L’ipoacusia, come è noto, è una patologia diffusa maggiormente tra la popolazione anziana; infatti, secondo quanto riportano i dati raccolti dal Ministero della Salute, dopo i 65 anni ne soffre una persona su tre.
Al contrario risulta essere meno conosciuta la correlazione tra ipoacusia e decadimento cognitivo.
Come si spiega la relazione tra declino cognitivo e calo uditivo?
Il sistema uditivo è strettamente correlato al cervello e mantenere questo legame ben funzionante risulta indispensabile per la nostra salute e per il nostro benessere fisico e mentale.
A tale proposito numerosi studi negli ultimi anni hanno dimostrato come alla perdita uditiva si associ un accelerato declino cognitivo.

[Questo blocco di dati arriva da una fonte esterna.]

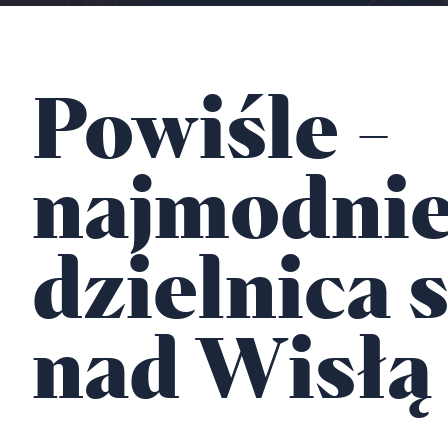
Powiśle -
najmodnie
dzielnica s
nad Wisłą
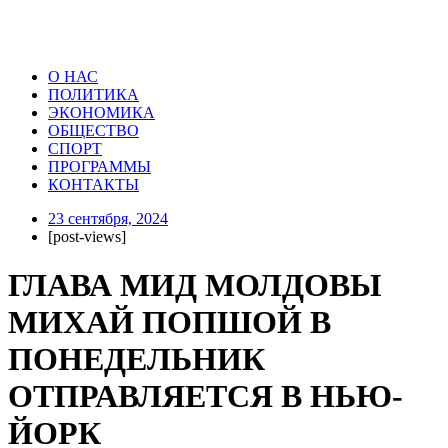
О НАС
ПОЛИТИКА
ЭКОНОМИКА
ОБЩЕСТВО
СПОРТ
ПРОГРАММЫ
КОНТАКТЫ
23 сентября, 2024
[post-views]
ГЛАВА МИД МОЛДОВЫ
МИХАЙ ПОПШОЙ В
ПОНЕДЕЛЬНИК
ОТПРАВЛЯЕТСЯ В НЬЮ-
ЙОРК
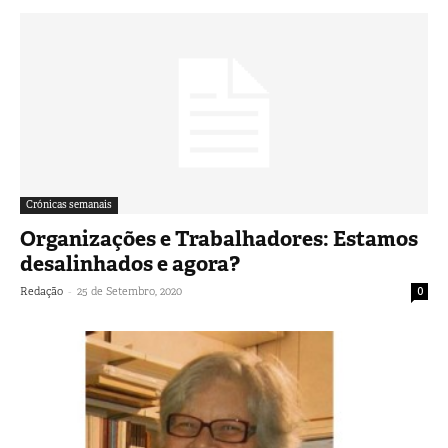
Crónicas semanais
Organizações e Trabalhadores: Estamos
desalinhados e agora?
-
Redação
25 de Setembro, 2020
0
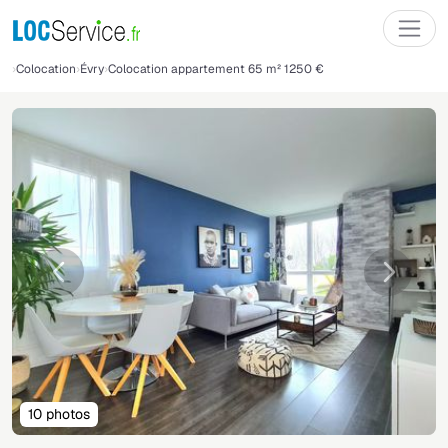
Colocation
Évry
Colocation appartement 65 m² 1250 €
Précédente
Suivant
10 photos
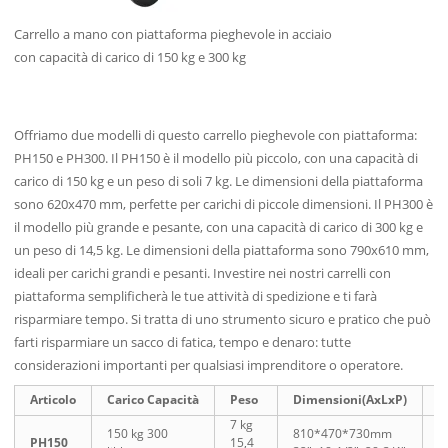
Carrello a mano con piattaforma pieghevole in acciaio
con capacità di carico di 150 kg e 300 kg
Offriamo due modelli di questo carrello pieghevole con piattaforma:
PH150 e PH300. Il PH150 è il modello più piccolo, con una capacità di
carico di 150 kg e un peso di soli 7 kg. Le dimensioni della piattaforma
sono 620x470 mm, perfette per carichi di piccole dimensioni. Il PH300 è
il modello più grande e pesante, con una capacità di carico di 300 kg e
un peso di 14,5 kg. Le dimensioni della piattaforma sono 790x610 mm,
ideali per carichi grandi e pesanti. Investire nei nostri carrelli con
piattaforma semplificherà le tue attività di spedizione e ti farà
risparmiare tempo. Si tratta di uno strumento sicuro e pratico che può
farti risparmiare un sacco di fatica, tempo e denaro: tutte
considerazioni importanti per qualsiasi imprenditore o operatore.
Articolo
Carico
Capacità
Peso
Dimensioni
(AxLxP)
P
7 kg
150 kg 300
810*470*730mm
6
PH150
15,4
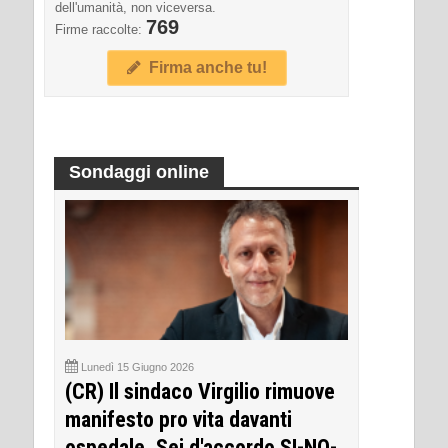
dell'umanità, non viceversa.
769
Firme raccolte:
Firma anche tu!
Sondaggi online
Lunedì 15 Giugno 2026
(CR) Il sindaco Virgilio rimuove
manifesto pro vita davanti
ospedale. Sei d'accordo SI-NO-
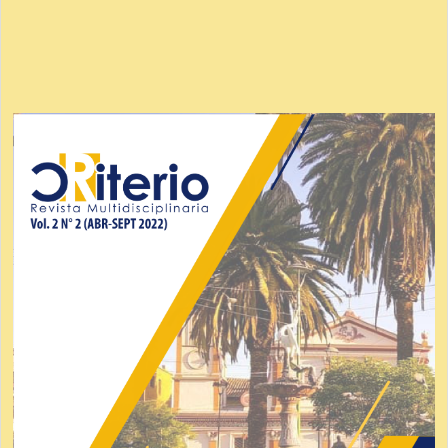
Imagen
de
portada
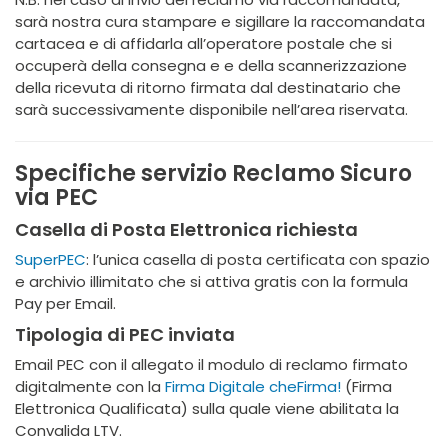
sarà nostra cura stampare e sigillare la raccomandata
cartacea e di affidarla all’operatore postale che si
occuperà della consegna e e della scannerizzazione
della ricevuta di ritorno firmata dal destinatario che
sarà successivamente disponibile nell’area riservata.
Specifiche servizio Reclamo Sicuro
via PEC
Casella di Posta Elettronica richiesta
SuperPEC
: l’unica casella di posta certificata con spazio
e archivio illimitato che si attiva gratis con la formula
Pay per Email.
Tipologia di PEC inviata
Email PEC con il allegato il modulo di reclamo firmato
digitalmente con la
Firma Digitale cheFirma!
(Firma
Elettronica Qualificata) sulla quale viene abilitata la
Convalida LTV.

Il Professor Frank Lin, otorinolaringologo ed epidemiologo presso la Johns Hopinks University di Baltimora, Metter e colleghi hanno eseguito alcuni studi dai quali è risultato che, rispetto ai soggetti con udito normale, quelli con ipoacusia hanno:
- un rischio due volte aumentato di sviluppare demenza se l’ipoacusia è di grado lieve
- un rischio tre volte maggiore se l’ipoacusia è di grado moderato
- un rischio cinque volte aumentato se l’ipoacusia è di grado severo
Il deficit uditivo può ridurre, anche di oltre il 30%, l’efficienza di altre abilità cognitive aumentando il rischio di una compromissione di funzioni come l’attenzione e la memoria.

Come contribuisce l’ipoacusia al decadimento cognitivo?
Secondo lo studioso Lin, l’ipoacusia contribuisce in 4 modi diversi al decadimento cognitivo:
- L’ipotesi principale riguarda l’esistenza di un processo fisiologico che contribuisce in egual modo all’ipoacusia e al declino cognitivo
- Un’altra possibilità riguarda lo stress esercitato sul cervello dallo sforzo di comprensione conseguente al deficit uditivo. L’ipoacusia infatti aumenta l’impegno necessario all’ascolto degradando il messaggio, aumentando le possibilità di distrazione e riducendo l’apprendimento percettivo: tutto ciò comporta un carico cognitivo durante l’elaborazione dei dati che “affatica” il cervello e riduce le risorse di attenzione e cognitive disponibili per altri compiti.
- La terza ipotesi considera che la perdita di udito modifichi la struttura del cervello, contribuendo ai problemi cognitivi. A un deficit uditivo si associano alterazioni a livello cerebrale, individuate soprattutto grazie a studi di imaging con la risonanza magnetica. Si è così dimostrato che al calo dell’udito è correlata una riduzione del volume della corteccia cerebrale uditiva primaria localizzata nel lobo temporale. Accanto alle modificazioni strutturali, la perdita uditiva si associa anche ad alterazioni della funzionalità, a tale proposito si indica una riduzione dell’attività neuronale.
- Infine, sembra possibile che l’isolamento sociale causato dall’ipoacusia ricopra un ruolo importante nel favorire lo sviluppo di questi disturbi. Le difficoltà comunicative connesse al deficit uditivo possono infatti favorire la solitudine delle persone e questa è considerata un fattore di rischio per i disturbi cognitivi.
Quali sono gli approcci per prevenire il decadimento cognitivo connesso alla perdita dell’udito?
Le ricerche hanno dimostrato che una maggiore attenzione verso la prevenzione e l’identificazione precoce dell’ipoacusia, attraverso l’esecuzione di un test dell’udito, e, qualora ci siano le indicazioni, la messa in atto di un trattamento efficace per mezzo dell’apparecchio acustico, potrebbero ridurre il declino cognitivo e l’insorgenza della demenza.
L’amplificazione acustica più adeguata è necessaria per un risultato uditivo ottimale e per un’efficace protezione delle capacità cognitive. I soggetti che utilizzano un apparecchio acustico, ripristinando le abilità comunicative, migliorerebbero l’umore e i rapporti sociali, mantenendo una partecipazione attiva che non porterebbe alla stessa progressione del deficit cognitivo riscontrata nei soggetti non rimediati acusticamente.
Per tutte queste ragioni ti consigliamo, qualora tu abbia notato un calo uditivo che riguardi la tua persona o uno dei tuoi cari, di non perdere tempo e agire preventivamente ai fini di mitigare gli effetti che la perdita uditiva può comportare se presa tardivamente.